- Disbanded: 2018
- Budget: £324m
- Hospitals: Burslem community Hospital; Leek community Hospital; Cheadle community Hospital; Longton community Hospital; Bradwell community Hospital;
- Chair: David Pearson MBE
- Chief executive: Stuart Poynor
- Staff: 6000
- Website: Staffordshire and Stoke on Trent Partnership

= Staffordshire and Stoke on Trent Partnership NHS Trust =

Staffordshire and Stoke On Trent Partnership NHS Trust was the biggest integrated health and social care NHS organisation in England. It intended to become an NHS Foundation Trust, but it was not clear at the time that the rules permitted a social care provider to do so.

The Trust provided community health services and adult social care and ran Community Hospitals in Burslem (Haywood), Leek, Cheadle, Staffordshire, Longton, Staffordshire and Bradwell, Staffordshire and services in prisons.

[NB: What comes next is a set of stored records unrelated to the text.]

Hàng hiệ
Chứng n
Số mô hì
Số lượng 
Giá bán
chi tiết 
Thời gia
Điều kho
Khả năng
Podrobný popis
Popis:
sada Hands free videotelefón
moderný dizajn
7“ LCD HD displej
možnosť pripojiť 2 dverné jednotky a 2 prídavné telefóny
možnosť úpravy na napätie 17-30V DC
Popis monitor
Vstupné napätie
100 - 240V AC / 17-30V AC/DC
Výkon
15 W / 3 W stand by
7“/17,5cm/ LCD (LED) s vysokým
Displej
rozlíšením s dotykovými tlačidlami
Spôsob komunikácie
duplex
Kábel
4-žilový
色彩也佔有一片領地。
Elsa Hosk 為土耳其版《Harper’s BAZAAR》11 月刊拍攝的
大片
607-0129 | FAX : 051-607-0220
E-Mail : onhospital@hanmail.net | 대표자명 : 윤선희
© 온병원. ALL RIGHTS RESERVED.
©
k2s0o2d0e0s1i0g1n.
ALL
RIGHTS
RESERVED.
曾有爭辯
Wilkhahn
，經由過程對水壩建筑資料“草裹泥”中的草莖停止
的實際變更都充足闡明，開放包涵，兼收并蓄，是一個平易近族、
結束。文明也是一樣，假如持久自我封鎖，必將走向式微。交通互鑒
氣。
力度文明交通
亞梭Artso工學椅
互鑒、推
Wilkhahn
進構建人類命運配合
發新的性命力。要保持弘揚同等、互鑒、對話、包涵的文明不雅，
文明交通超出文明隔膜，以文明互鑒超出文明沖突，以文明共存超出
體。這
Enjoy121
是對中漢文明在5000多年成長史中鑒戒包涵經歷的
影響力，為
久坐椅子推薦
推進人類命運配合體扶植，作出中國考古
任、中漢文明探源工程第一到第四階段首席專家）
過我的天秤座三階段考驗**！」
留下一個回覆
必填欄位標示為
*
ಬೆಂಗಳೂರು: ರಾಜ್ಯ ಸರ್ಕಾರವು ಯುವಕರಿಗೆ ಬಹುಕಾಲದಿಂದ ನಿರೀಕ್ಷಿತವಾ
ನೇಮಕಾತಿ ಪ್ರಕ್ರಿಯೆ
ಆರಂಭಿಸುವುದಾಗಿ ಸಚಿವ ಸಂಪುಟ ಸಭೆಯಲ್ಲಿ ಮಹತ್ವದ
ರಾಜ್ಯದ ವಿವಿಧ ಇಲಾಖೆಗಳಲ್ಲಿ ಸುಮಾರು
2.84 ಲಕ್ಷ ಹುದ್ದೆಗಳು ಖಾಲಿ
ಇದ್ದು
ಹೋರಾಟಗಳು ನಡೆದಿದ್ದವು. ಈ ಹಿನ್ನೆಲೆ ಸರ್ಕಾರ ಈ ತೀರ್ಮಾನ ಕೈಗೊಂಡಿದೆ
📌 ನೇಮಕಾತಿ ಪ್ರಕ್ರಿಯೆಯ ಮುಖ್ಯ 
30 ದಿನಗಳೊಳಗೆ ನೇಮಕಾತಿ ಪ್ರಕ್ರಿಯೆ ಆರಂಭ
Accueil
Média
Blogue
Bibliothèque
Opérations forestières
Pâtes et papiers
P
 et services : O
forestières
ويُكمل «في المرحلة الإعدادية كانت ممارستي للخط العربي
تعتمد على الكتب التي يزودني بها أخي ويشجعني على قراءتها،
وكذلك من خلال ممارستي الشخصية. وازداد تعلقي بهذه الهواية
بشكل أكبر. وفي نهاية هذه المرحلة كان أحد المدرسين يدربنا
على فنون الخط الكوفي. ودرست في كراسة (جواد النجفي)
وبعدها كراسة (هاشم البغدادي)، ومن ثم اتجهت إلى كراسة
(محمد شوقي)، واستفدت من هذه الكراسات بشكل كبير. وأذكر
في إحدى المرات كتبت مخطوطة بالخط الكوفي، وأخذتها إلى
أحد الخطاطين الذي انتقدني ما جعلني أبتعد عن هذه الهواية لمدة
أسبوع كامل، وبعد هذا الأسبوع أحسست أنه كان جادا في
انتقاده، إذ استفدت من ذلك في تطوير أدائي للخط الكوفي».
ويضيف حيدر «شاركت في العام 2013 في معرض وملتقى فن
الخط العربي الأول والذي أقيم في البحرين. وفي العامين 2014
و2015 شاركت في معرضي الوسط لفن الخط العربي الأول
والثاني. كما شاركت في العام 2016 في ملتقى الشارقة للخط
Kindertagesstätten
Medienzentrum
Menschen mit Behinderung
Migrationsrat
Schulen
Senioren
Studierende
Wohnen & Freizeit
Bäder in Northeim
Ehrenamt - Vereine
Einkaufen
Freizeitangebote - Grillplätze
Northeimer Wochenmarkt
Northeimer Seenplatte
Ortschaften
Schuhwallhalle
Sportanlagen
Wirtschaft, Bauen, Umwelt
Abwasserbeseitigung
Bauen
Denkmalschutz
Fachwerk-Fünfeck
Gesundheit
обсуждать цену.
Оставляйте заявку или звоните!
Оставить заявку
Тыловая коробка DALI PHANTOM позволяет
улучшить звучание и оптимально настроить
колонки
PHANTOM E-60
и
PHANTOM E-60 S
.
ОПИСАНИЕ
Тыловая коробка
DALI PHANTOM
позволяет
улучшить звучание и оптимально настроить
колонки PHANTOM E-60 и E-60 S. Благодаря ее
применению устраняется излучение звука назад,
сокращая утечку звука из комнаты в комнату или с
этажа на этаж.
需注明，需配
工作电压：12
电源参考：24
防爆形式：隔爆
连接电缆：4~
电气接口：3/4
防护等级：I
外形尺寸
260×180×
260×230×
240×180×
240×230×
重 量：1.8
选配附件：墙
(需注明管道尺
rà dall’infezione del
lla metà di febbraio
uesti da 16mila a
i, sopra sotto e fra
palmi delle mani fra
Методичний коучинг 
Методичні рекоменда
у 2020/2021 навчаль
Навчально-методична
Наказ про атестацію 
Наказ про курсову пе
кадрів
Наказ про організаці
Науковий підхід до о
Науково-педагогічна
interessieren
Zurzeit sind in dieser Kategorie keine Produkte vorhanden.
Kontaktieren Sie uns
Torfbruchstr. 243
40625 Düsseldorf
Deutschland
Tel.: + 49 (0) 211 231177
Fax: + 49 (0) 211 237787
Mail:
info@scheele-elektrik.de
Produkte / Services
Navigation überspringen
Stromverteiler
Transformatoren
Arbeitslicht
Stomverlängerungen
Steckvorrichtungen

The Community Hospital was used either after a patient had been discharged from the University Hospital of North Staffordshire or to prevent them needing to go there in the first place.

It was runner up at the Patient Experience Network Awards in the Friends and Family Test category in 2017.

It merged with the South Staffordshire and Shropshire Healthcare NHS Foundation Trust in 2018 forming a new organisation called Midlands Partnership NHS Foundation Trust.